#### Your objective
Could you write out the line containing "- volatile仅能实现" and all the lines below it in the data, exactly, through the final one and nothing else?
===== Supplied records
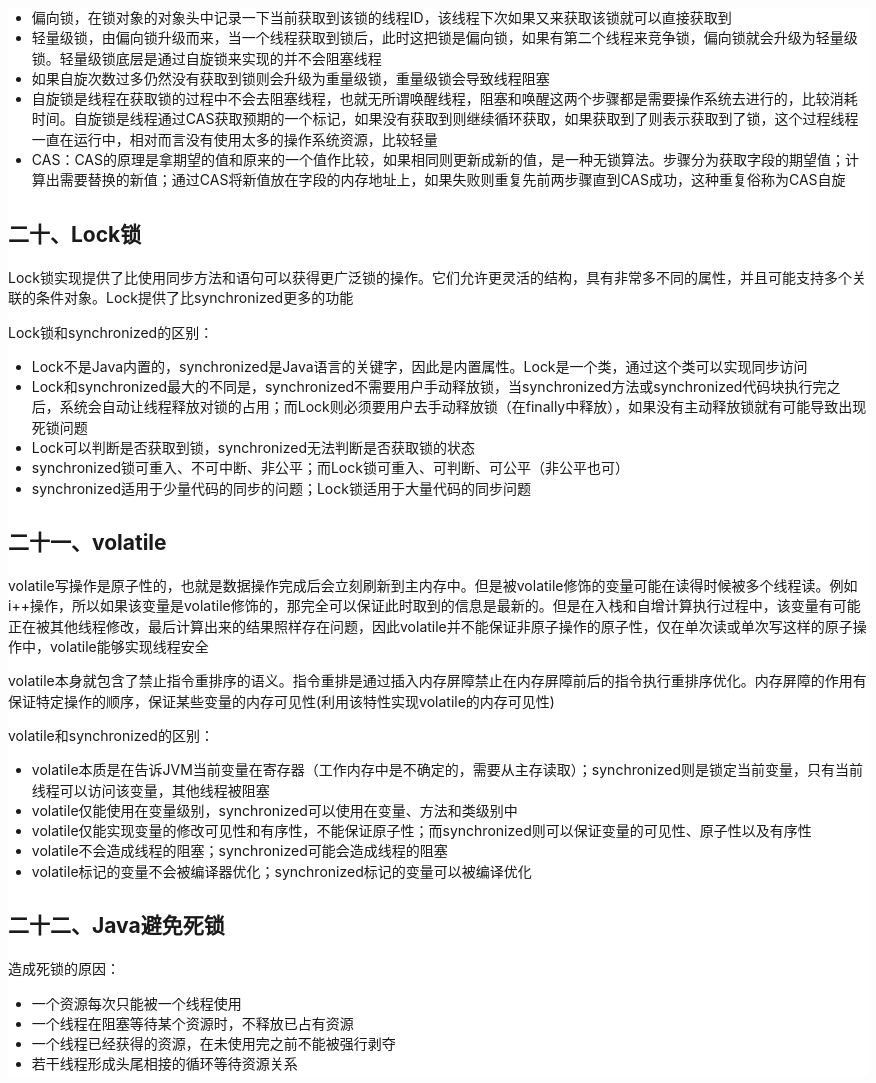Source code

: - 偏向锁，在锁对象的对象头中记录一下当前获取到该锁的线程ID，该线程下次如果又来获取该锁就可以直接获取到
- 轻量级锁，由偏向锁升级而来，当一个线程获取到锁后，此时这把锁是偏向锁，如果有第二个线程来竞争锁，偏向锁就会升级为轻量级锁。轻量级锁底层是通过自旋锁来实现的并不会阻塞线程
- 如果自旋次数过多仍然没有获取到锁则会升级为重量级锁，重量级锁会导致线程阻塞
- 自旋锁是线程在获取锁的过程中不会去阻塞线程，也就无所谓唤醒线程，阻塞和唤醒这两个步骤都是需要操作系统去进行的，比较消耗时间。自旋锁是线程通过CAS获取预期的一个标记，如果没有获取到则继续循环获取，如果获取到了则表示获取到了锁，这个过程线程一直在运行中，相对而言没有使用太多的操作系统资源，比较轻量
- CAS：CAS的原理是拿期望的值和原来的一个值作比较，如果相同则更新成新的值，是一种无锁算法。步骤分为获取字段的期望值；计算出需要替换的新值；通过CAS将新值放在字段的内存地址上，如果失败则重复先前两步骤直到CAS成功，这种重复俗称为CAS自旋

## 二十、Lock锁

Lock锁实现提供了比使用同步方法和语句可以获得更广泛锁的操作。它们允许更灵活的结构，具有非常多不同的属性，并且可能支持多个关联的条件对象。Lock提供了比synchronized更多的功能

Lock锁和synchronized的区别：

- Lock不是Java内置的，synchronized是Java语言的关键字，因此是内置属性。Lock是一个类，通过这个类可以实现同步访问
- Lock和synchronized最大的不同是，synchronized不需要用户手动释放锁，当synchronized方法或synchronized代码块执行完之后，系统会自动让线程释放对锁的占用；而Lock则必须要用户去手动释放锁（在finally中释放），如果没有主动释放锁就有可能导致出现死锁问题
- Lock可以判断是否获取到锁，synchronized无法判断是否获取锁的状态
- synchronized锁可重入、不可中断、非公平；而Lock锁可重入、可判断、可公平（非公平也可）
- synchronized适用于少量代码的同步的问题；Lock锁适用于大量代码的同步问题

## 二十一、volatile

volatile写操作是原子性的，也就是数据操作完成后会立刻刷新到主内存中。但是被volatile修饰的变量可能在读得时候被多个线程读。例如i++操作，所以如果该变量是volatile修饰的，那完全可以保证此时取到的信息是最新的。但是在入栈和自增计算执行过程中，该变量有可能正在被其他线程修改，最后计算出来的结果照样存在问题，因此volatile并不能保证非原子操作的原子性，仅在单次读或单次写这样的原子操作中，volatile能够实现线程安全

volatile本身就包含了禁止指令重排序的语义。指令重排是通过插入内存屏障禁止在内存屏障前后的指令执行重排序优化。内存屏障的作用有保证特定操作的顺序，保证某些变量的内存可见性(利用该特性实现volatile的内存可见性)

volatile和synchronized的区别：

- volatile本质是在告诉JVM当前变量在寄存器（工作内存中是不确定的，需要从主存读取）；synchronized则是锁定当前变量，只有当前线程可以访问该变量，其他线程被阻塞
- volatile仅能使用在变量级别，synchronized可以使用在变量、方法和类级别中
- volatile仅能实现变量的修改可见性和有序性，不能保证原子性；而synchronized则可以保证变量的可见性、原子性以及有序性
- volatile不会造成线程的阻塞；synchronized可能会造成线程的阻塞
- volatile标记的变量不会被编译器优化；synchronized标记的变量可以被编译优化

## 二十二、Java避免死锁

造成死锁的原因：

- 一个资源每次只能被一个线程使用
- 一个线程在阻塞等待某个资源时，不释放已占有资源
- 一个线程已经获得的资源，在未使用完之前不能被强行剥夺
- 若干线程形成头尾相接的循环等待资源关系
==========
#### Answer section
- volatile仅能实现变量的修改可见性和有序性，不能保证原子性；而synchronized则可以保证变量的可见性、原子性以及有序性
- volatile不会造成线程的阻塞；synchronized可能会造成线程的阻塞
- volatile标记的变量不会被编译器优化；synchronized标记的变量可以被编译优化

## 二十二、Java避免死锁

造成死锁的原因：

- 一个资源每次只能被一个线程使用
- 一个线程在阻塞等待某个资源时，不释放已占有资源
- 一个线程已经获得的资源，在未使用完之前不能被强行剥夺
- 若干线程形成头尾相接的循环等待资源关系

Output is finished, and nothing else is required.